[[ DATA SUPPLIED open ]]
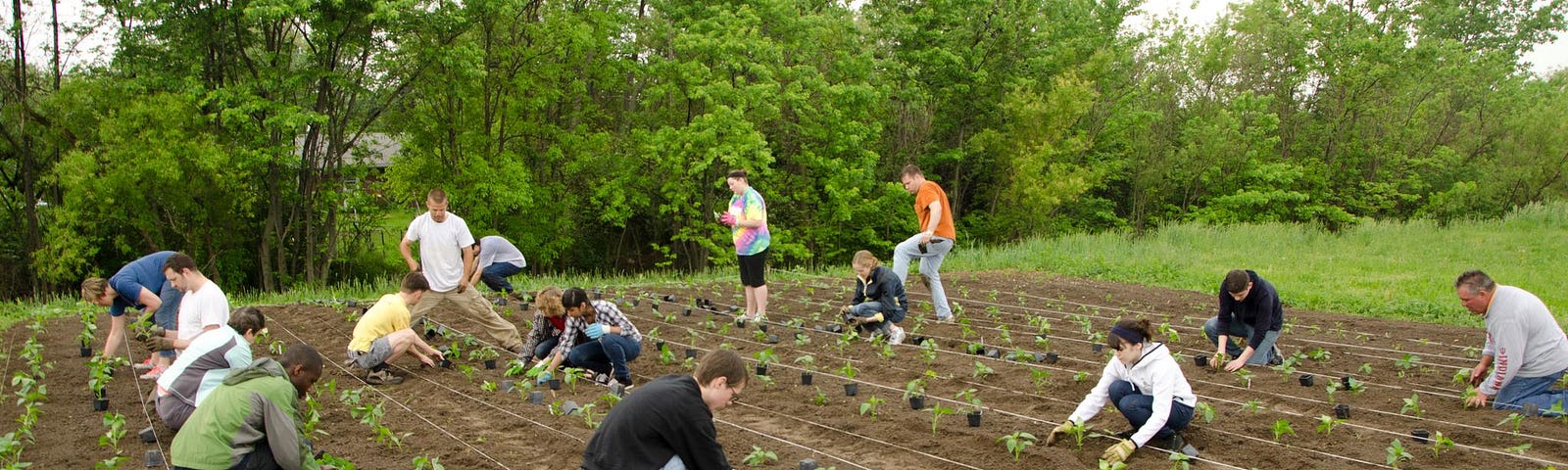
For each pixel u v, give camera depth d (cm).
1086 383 786
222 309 713
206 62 2044
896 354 902
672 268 2864
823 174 2748
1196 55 3422
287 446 459
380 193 2391
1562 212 2642
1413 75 3228
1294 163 3281
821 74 2541
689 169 2395
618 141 2539
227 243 2250
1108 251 1980
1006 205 3119
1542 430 635
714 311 1148
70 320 1095
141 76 1989
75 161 1902
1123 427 656
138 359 894
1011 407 724
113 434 614
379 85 2181
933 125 3069
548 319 817
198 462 445
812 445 639
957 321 1108
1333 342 1007
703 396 422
[[ DATA SUPPLIED closed ]]
Every line above is to be duplicated exactly; no picture should be carried over.

For each pixel u v, give camera depth d (cm).
1086 383 786
222 309 713
206 62 2044
896 354 902
672 268 2864
823 174 2748
1196 55 3422
287 446 459
380 193 2391
1562 212 2642
1413 75 3228
1294 163 3281
821 74 2541
689 169 2395
618 141 2539
227 243 2250
1108 251 1980
1006 205 3119
1542 430 635
714 311 1148
70 320 1095
141 76 1989
75 161 1902
1123 427 656
138 359 894
1011 407 724
113 434 614
379 85 2181
933 125 3069
548 319 817
198 462 445
812 445 639
957 321 1108
1333 342 1007
703 396 422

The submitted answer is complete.